(Dataset entries)
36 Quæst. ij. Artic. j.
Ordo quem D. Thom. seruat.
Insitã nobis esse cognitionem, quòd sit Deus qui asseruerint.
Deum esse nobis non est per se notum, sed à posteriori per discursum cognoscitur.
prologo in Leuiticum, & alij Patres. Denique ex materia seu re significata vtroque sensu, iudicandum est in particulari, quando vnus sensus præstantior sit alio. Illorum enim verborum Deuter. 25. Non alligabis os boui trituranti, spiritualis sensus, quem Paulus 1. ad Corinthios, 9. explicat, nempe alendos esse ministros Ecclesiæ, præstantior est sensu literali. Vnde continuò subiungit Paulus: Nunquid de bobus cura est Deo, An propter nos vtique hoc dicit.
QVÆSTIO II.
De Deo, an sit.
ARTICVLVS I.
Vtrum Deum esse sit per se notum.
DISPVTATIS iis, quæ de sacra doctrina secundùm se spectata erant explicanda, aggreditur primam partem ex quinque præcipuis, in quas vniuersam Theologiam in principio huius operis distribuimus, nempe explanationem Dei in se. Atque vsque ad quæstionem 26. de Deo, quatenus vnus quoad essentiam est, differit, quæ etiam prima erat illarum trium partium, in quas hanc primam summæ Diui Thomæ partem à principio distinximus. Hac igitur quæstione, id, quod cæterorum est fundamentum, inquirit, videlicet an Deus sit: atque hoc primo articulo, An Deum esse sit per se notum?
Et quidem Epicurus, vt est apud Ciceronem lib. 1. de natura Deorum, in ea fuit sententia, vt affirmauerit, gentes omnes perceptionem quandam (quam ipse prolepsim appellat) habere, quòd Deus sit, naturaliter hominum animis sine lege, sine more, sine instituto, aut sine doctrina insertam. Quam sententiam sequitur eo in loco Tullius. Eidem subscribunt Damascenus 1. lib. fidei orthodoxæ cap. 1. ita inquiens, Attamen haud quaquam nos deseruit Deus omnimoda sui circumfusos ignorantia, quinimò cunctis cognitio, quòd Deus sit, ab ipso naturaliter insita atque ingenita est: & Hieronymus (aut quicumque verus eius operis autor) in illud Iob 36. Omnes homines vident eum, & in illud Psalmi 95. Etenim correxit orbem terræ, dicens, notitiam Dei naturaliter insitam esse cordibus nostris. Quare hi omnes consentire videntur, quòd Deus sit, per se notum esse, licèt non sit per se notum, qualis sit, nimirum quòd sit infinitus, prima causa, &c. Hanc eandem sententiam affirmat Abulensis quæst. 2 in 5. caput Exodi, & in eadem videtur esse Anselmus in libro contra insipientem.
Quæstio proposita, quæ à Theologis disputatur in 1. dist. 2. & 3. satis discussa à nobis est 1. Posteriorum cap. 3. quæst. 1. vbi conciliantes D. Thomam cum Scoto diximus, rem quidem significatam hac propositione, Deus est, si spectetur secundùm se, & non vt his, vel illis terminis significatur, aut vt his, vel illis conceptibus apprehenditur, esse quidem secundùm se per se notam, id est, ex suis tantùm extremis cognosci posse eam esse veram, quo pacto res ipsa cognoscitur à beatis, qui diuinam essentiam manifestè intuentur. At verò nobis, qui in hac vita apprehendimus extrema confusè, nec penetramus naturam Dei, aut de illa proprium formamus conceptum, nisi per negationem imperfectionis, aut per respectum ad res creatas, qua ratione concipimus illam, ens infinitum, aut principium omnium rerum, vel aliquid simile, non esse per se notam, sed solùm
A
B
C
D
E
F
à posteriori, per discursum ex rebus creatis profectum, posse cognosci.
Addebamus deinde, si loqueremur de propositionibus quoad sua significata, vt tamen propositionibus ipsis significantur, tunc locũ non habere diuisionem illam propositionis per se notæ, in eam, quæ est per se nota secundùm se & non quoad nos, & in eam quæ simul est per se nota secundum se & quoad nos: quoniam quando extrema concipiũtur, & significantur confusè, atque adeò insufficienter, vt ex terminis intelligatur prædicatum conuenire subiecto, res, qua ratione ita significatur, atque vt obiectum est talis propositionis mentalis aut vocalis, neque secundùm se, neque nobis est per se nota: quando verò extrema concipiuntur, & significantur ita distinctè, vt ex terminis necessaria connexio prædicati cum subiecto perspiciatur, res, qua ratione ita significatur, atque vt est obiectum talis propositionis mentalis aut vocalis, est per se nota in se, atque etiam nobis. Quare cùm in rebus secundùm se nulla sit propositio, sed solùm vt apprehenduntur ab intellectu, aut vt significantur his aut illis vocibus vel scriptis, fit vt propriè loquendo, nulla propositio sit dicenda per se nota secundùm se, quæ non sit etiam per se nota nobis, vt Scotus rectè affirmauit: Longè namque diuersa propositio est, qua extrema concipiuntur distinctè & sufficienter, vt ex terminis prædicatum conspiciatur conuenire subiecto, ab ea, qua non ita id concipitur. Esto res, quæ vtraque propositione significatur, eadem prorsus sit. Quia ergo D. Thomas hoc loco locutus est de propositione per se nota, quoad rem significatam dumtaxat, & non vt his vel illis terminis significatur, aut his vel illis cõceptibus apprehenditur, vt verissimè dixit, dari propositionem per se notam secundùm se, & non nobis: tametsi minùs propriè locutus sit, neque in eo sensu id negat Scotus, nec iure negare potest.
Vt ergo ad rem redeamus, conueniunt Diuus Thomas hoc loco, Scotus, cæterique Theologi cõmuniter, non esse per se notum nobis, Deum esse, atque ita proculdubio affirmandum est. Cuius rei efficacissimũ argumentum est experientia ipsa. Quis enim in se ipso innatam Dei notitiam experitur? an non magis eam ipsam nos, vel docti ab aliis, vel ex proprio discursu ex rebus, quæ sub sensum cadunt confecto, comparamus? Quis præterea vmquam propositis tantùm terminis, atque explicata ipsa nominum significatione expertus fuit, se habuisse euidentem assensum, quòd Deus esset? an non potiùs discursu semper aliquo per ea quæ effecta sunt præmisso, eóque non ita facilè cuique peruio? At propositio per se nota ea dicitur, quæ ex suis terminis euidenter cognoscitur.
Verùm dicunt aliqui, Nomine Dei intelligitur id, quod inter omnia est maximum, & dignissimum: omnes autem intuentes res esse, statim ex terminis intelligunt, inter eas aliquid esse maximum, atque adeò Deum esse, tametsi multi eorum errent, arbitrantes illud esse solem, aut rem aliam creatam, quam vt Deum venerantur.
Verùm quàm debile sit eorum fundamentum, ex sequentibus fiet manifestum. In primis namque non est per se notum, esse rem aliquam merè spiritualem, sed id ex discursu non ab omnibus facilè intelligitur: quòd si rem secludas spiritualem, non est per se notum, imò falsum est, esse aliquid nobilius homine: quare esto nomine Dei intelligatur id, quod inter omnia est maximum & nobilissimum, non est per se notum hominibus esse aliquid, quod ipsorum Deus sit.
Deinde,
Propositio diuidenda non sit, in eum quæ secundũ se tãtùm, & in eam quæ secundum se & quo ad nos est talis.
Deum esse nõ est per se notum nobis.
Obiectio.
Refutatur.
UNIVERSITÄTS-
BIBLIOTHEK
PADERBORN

...

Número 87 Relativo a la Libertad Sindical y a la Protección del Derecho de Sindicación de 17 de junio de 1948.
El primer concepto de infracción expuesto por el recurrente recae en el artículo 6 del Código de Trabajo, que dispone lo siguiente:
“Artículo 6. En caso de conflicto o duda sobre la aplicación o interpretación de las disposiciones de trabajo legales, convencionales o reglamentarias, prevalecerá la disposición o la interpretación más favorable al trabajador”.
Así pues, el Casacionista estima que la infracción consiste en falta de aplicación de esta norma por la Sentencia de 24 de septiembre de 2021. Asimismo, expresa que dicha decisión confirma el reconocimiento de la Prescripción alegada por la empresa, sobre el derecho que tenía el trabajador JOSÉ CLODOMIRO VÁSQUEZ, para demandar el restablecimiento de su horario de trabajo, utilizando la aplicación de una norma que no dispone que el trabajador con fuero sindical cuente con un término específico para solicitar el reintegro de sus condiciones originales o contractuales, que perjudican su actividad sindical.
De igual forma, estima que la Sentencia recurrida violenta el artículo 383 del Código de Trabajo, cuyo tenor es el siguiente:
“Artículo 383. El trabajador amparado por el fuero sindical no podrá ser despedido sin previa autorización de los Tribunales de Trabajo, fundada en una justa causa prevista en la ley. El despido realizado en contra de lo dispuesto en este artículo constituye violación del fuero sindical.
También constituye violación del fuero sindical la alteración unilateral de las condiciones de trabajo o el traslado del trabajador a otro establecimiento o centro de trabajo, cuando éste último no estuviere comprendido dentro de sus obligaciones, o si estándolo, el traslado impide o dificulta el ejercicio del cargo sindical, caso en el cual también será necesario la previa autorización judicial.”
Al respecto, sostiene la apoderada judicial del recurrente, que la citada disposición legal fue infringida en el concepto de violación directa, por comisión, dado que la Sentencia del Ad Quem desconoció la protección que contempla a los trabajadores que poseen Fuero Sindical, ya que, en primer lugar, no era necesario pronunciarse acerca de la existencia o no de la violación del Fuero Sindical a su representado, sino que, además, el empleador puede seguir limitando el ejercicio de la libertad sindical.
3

==

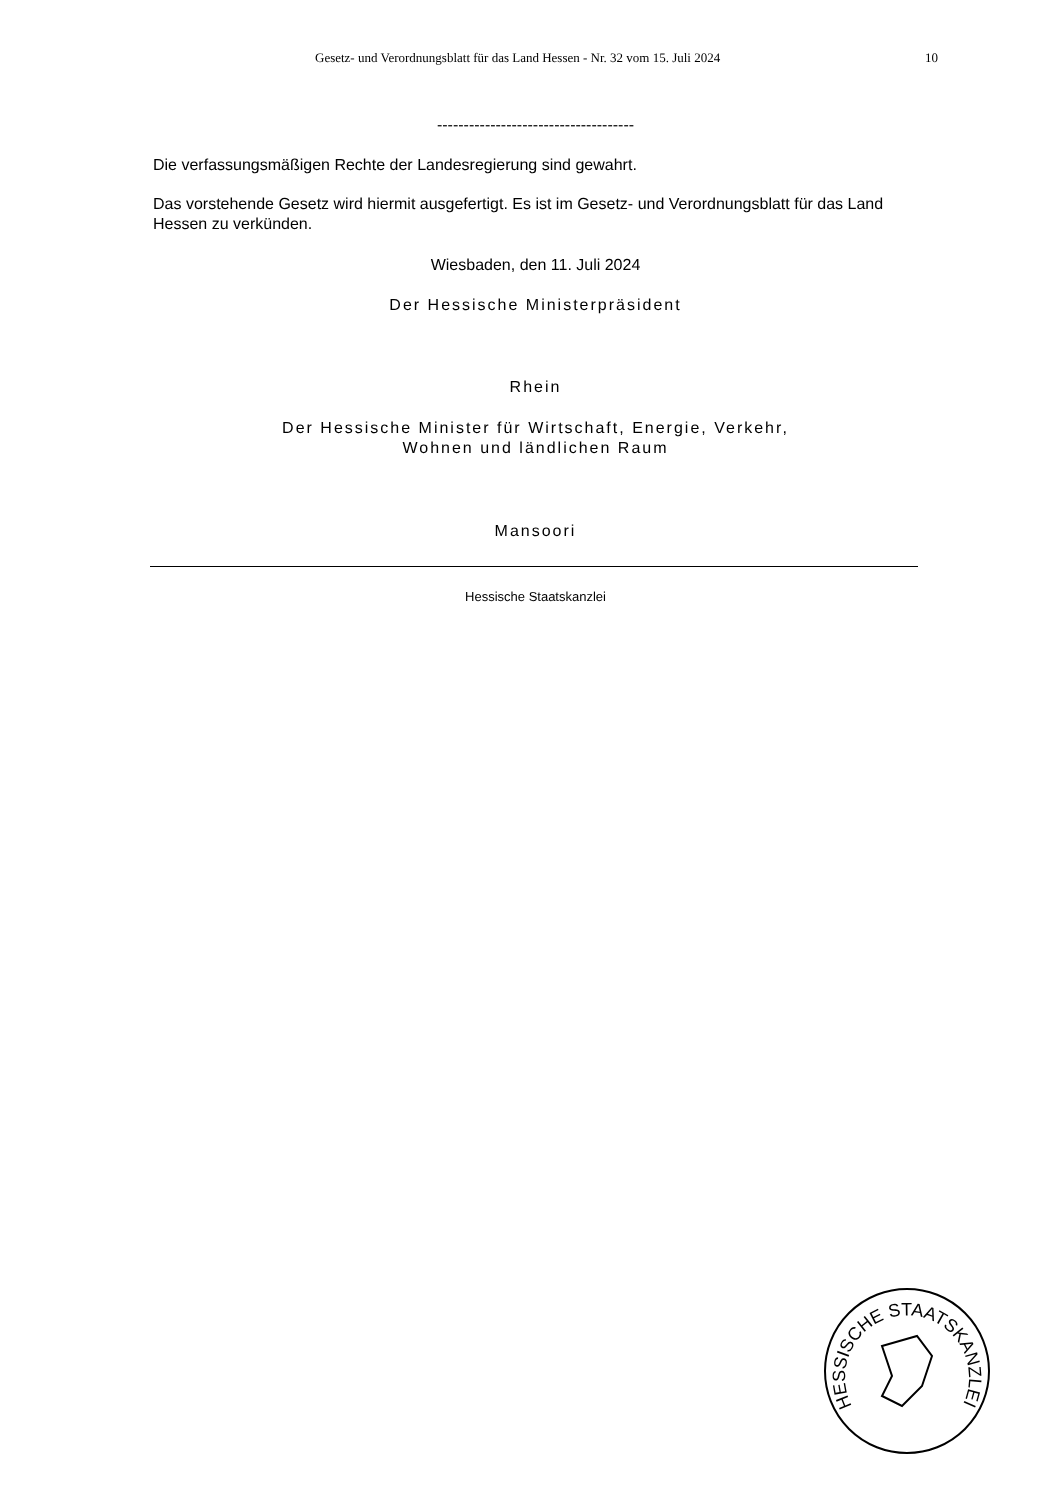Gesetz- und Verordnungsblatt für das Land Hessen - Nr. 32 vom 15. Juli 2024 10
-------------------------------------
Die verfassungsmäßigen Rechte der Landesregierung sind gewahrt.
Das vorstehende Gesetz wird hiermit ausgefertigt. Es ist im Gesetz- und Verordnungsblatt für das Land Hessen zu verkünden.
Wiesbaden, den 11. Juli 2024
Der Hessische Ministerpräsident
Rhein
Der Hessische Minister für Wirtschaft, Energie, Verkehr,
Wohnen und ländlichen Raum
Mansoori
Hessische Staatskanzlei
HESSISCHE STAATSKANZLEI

Written task :: Going back to the entries above, set down exactly the lines that begin at the one with "36 Quæst. ij. Artic. j." and end at the one with "Deum esse nobis", both included, and nothing else.

Result of this task ::
36 Quæst. ij. Artic. j.
Ordo quem D. Thom. seruat.
Insitã nobis esse cognitionem, quòd sit Deus qui asseruerint.
Deum esse nobis non est per se notum, sed à posteriori per discursum cognoscitur.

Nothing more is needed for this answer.